**What to produce**
Write out every line of the data below without changing anything.

Stored entries:
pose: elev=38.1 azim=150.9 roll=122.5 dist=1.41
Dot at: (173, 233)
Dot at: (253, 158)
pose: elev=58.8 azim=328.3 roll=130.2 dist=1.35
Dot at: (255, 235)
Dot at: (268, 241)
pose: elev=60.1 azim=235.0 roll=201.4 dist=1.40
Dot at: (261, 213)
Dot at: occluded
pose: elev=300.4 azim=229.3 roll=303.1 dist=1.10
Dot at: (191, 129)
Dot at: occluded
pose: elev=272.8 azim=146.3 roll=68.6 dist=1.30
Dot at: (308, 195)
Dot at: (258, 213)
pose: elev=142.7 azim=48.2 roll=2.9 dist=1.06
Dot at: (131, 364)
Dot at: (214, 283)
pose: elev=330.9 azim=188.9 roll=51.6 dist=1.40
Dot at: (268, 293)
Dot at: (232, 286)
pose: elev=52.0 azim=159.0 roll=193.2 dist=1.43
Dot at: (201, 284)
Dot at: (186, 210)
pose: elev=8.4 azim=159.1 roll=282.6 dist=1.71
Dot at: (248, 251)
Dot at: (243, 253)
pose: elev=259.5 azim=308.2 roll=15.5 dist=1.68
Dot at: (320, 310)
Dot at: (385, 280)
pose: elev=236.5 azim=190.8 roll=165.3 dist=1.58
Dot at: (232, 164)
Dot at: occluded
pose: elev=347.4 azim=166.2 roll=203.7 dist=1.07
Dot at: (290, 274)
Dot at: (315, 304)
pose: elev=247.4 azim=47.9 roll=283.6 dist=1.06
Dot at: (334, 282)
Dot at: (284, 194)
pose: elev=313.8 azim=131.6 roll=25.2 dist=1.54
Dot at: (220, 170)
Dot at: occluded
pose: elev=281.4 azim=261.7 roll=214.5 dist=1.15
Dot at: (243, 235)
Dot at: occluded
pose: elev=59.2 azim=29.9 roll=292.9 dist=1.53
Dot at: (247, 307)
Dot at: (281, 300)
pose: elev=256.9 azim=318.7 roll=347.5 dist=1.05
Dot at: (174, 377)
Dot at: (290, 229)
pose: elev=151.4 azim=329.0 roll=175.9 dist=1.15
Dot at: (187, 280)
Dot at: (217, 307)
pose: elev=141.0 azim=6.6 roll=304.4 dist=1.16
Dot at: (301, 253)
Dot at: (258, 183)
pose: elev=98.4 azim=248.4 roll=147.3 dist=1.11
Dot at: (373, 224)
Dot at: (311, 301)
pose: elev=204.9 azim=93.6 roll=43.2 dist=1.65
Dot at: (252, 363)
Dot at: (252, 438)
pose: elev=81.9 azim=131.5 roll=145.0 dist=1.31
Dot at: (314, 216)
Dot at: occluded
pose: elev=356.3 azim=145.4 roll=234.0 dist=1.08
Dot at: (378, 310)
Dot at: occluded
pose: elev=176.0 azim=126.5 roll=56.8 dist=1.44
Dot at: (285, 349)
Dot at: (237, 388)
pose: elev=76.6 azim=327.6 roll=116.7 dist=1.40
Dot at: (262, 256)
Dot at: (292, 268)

**Solution**
pose: elev=38.1 azim=150.9 roll=122.5 dist=1.41
Dot at: (173, 233)
Dot at: (253, 158)
pose: elev=58.8 azim=328.3 roll=130.2 dist=1.35
Dot at: (255, 235)
Dot at: (268, 241)
pose: elev=60.1 azim=235.0 roll=201.4 dist=1.40
Dot at: (261, 213)
Dot at: occluded
pose: elev=300.4 azim=229.3 roll=303.1 dist=1.10
Dot at: (191, 129)
Dot at: occluded
pose: elev=272.8 azim=146.3 roll=68.6 dist=1.30
Dot at: (308, 195)
Dot at: (258, 213)
pose: elev=142.7 azim=48.2 roll=2.9 dist=1.06
Dot at: (131, 364)
Dot at: (214, 283)
pose: elev=330.9 azim=188.9 roll=51.6 dist=1.40
Dot at: (268, 293)
Dot at: (232, 286)
pose: elev=52.0 azim=159.0 roll=193.2 dist=1.43
Dot at: (201, 284)
Dot at: (186, 210)
pose: elev=8.4 azim=159.1 roll=282.6 dist=1.71
Dot at: (248, 251)
Dot at: (243, 253)
pose: elev=259.5 azim=308.2 roll=15.5 dist=1.68
Dot at: (320, 310)
Dot at: (385, 280)
pose: elev=236.5 azim=190.8 roll=165.3 dist=1.58
Dot at: (232, 164)
Dot at: occluded
pose: elev=347.4 azim=166.2 roll=203.7 dist=1.07
Dot at: (290, 274)
Dot at: (315, 304)
pose: elev=247.4 azim=47.9 roll=283.6 dist=1.06
Dot at: (334, 282)
Dot at: (284, 194)
pose: elev=313.8 azim=131.6 roll=25.2 dist=1.54
Dot at: (220, 170)
Dot at: occluded
pose: elev=281.4 azim=261.7 roll=214.5 dist=1.15
Dot at: (243, 235)
Dot at: occluded
pose: elev=59.2 azim=29.9 roll=292.9 dist=1.53
Dot at: (247, 307)
Dot at: (281, 300)
pose: elev=256.9 azim=318.7 roll=347.5 dist=1.05
Dot at: (174, 377)
Dot at: (290, 229)
pose: elev=151.4 azim=329.0 roll=175.9 dist=1.15
Dot at: (187, 280)
Dot at: (217, 307)
pose: elev=141.0 azim=6.6 roll=304.4 dist=1.16
Dot at: (301, 253)
Dot at: (258, 183)
pose: elev=98.4 azim=248.4 roll=147.3 dist=1.11
Dot at: (373, 224)
Dot at: (311, 301)
pose: elev=204.9 azim=93.6 roll=43.2 dist=1.65
Dot at: (252, 363)
Dot at: (252, 438)
pose: elev=81.9 azim=131.5 roll=145.0 dist=1.31
Dot at: (314, 216)
Dot at: occluded
pose: elev=356.3 azim=145.4 roll=234.0 dist=1.08
Dot at: (378, 310)
Dot at: occluded
pose: elev=176.0 azim=126.5 roll=56.8 dist=1.44
Dot at: (285, 349)
Dot at: (237, 388)
pose: elev=76.6 azim=327.6 roll=116.7 dist=1.40
Dot at: (262, 256)
Dot at: (292, 268)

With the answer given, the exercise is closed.